With the impending construction of Jesken Town Centre on the Tsawout First Nation, Sidney mayor Larry Cross voiced serious concern over the impacts of the development on the town during this year’s Mayors’ Breakfast held Feb. 20.
The breakfast, hosted annually by the Saanich Peninsula Chamber of Commerce, sees the mayors of all three Saanich Peninsula municipalities gather together to update community members on each district’s goings on.
Cross outlined threats to Sidney’s current retail environment during his speech and made it clear the town is on board to help improve retail in the town before Jesken opens.
“We need to face this head on,” Cross said.
Sidney’s mayor added that he initially didn’t realize the possible impacts of a retail centre like Jesken would have on the town until Richard Talbot, a retail development specialist from the area, brought it to his attention.
Cross also added the town is supportive of Talbot’s suggestions and plans to hear from him and Cliff McNeil-Smith (Tanner’s Books and Sidney Business Improvement Area) during committee meetings and will refer information to working groups that will be established.
“We need to face this head on,” said Cross.
Central Saanich Mayor Alastair Bryson focused on the positive of the development of the retail centre, saying he felt it was positive that the money was staying on the Saanich Peninsula.
“These are dollars that will now stay on the Peninsula instead of leaving,” he said.
“That money is already going to big box stores, we might as well keep it here.”
Bryson also focused on the municipality’s new fire hall and upgraded fire hall rating as well as the planning of the municipality’s OCP. Bryson gave kudos to Sidney’s planning and development which has worked on instituting bylaws, infill polices and urban containment boundaries to help guide development in the town.
“I would like Central Saanich to take our planning to the next level like that,” he said.
Mayor Alice Finall from North Saanich focused on the issue of retaining and recruiting doctors on the Saanich Peninsula as well as the development of the lands at Sandown.
“This has been some of the most innovative planning that’s gone on since I’ve been in office as mayor,” she said of the project.
A recurring theme at this year’s breakfast, not surprisingly, was the issue of workforce or affordable housing on the Peninsula. Invited speaker, Tim Wake who worked on a similar workforce housing demand issue in Whistler and specializes in non-market housing projects, made a presentation concerning the affordability of real estate in the area.

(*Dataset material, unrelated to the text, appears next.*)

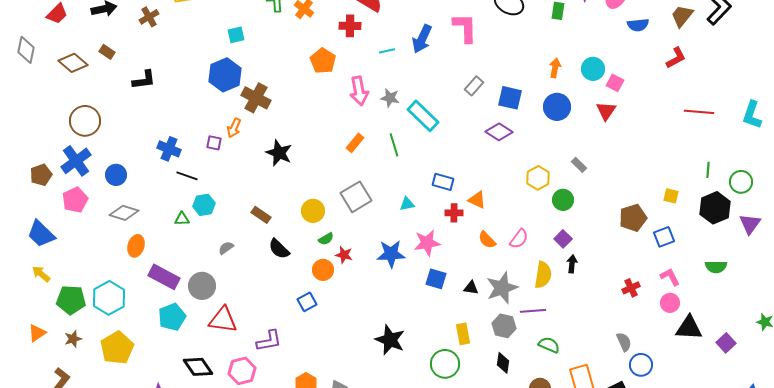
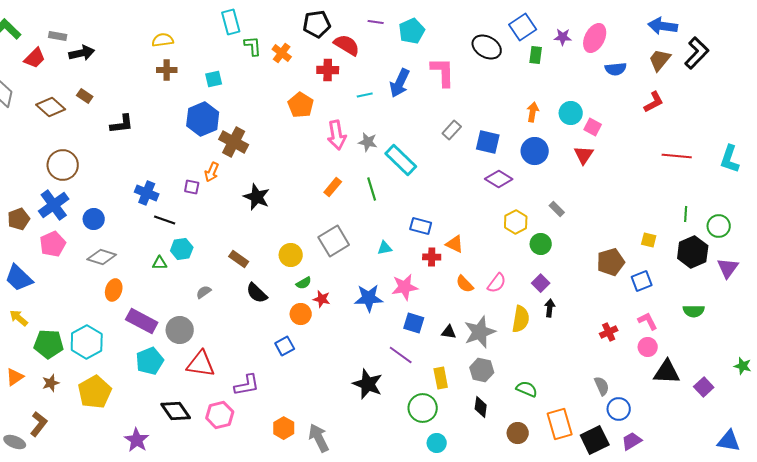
brown cross: (149, 17) -> (167, 70), moved, turned 30
purple diamond: (499, 132) -> (499, 179), moved
purple line: (533, 311) -> (401, 355), moved, turned 40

“The people in your local workforce are parachuting in and out and shopping, recreating and volunteering in other communities,” Wake said, noting that 74 per cent of workers in the industrial area of West Sidney that were surveyed by the Sidney North Saanich Industrial Group live outside the Saanich Peninsula.
“Where do you want those people to live and spend those dollars? Wouldn’t you want them to live here?”
Wake also noted, that according to calculations based on national housing multipliers, that a home within range for most people who work on the Saanich Peninsula would be around $225,000.
“Real estate here is no where near that,” Wake said.
Wake also said strides were made by municipalities like North Saanich in the quest for workforce housing but more needs to be done if there is desire to have those workers move into the community.
“I see a lot of planning has gone on here but not much action,” he said.